What comes to mind when you think of prescription drug abuse? Do you cast your mind back to the latest celebrity accidental overdose, or do you think of university students popping ADHD meds so they can cram for exams? Would you think of a lovely middle-aged lady from the English countryside?
Probably not, but that doesn’t mean that she isn’t popping prescription pain killers with her gin and tonic and enjoying her evening high.
Prescription drug abuse is a growing problem in the UK and the US, but it’s not received the attention that illegal drugs get. Yet. There is a growing movement in both countries to recognize the seriousness of the problem and to come up with possible solutions.
The UK health minister, Anna Soubry, says that the blame for the problem rests, more or less, squarely on GPs’ shoulders (telegraph.co.uk). It’s ever so much easier to write a prescription than it is to spend time with a patient to get to the root of the problem, which may be entirely different from the symptoms, and to discuss alternatives to drugs.

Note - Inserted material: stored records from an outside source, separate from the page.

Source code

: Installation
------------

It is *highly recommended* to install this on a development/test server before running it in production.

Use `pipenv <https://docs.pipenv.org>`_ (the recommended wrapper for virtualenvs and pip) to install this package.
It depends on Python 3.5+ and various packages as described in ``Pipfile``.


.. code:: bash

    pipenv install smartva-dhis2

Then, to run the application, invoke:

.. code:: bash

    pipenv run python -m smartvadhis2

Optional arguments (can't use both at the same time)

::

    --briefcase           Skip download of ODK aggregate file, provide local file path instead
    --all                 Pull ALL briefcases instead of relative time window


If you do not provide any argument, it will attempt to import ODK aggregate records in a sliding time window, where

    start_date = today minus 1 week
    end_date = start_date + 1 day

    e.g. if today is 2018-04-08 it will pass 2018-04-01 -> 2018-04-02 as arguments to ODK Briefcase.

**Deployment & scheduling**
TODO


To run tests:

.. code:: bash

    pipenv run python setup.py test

Soubry says that GPs have been overprescribing tranquilizers, sleeping pills, and anti-anxiety pills for decades. According to Public Health England, the result of this long-term over-prescription is now becoming evident in the number of people over 40 years old who have admitted that they have drug abuse problems.
The most common drugs, at least in the over-40 age group, are anxiety-related. Considering that anxiety and depression-related disorders are becoming increasingly common, one shudders to think what the statistics will look like ten years from now.
Dailymarkets.com has published a press release that cites a study conducted by Quest Diagnostics prescription drug abuse. According to the study, three in five US citizens misused prescription drugs in 2012.
It’s important to note that misuse is not the same as abuse. Misuse includes combining one or more prescription or non-prescription drugs, and even includes not taking drugs that have been prescribed.
It seems that the situation in the US is almost the opposite of that in the UK, as students are considered most at risk of prescription drug abuse. It’s so bad, in fact, that ex-president Bill Clinton has said that prescription drug abuse is one of the biggest problems among college students (that and debt). As one might expect, the real problem is that students are mixing prescription drugs with alcohol, which, as we know, can be a deadly combination.
Students also abuse drugs that they think will help them study for longer hours and improve their memory.
It’s important to bear in mind that because prescription drug abuse is a hidden addiction, we’ll never get an accurate picture of the problem. What we do know is that it affects all age groups, from students to grandparents. We also know that it needs strong action, the likes of which are applied to illegal drug abuse. Unfortunately, we’re not there – yet.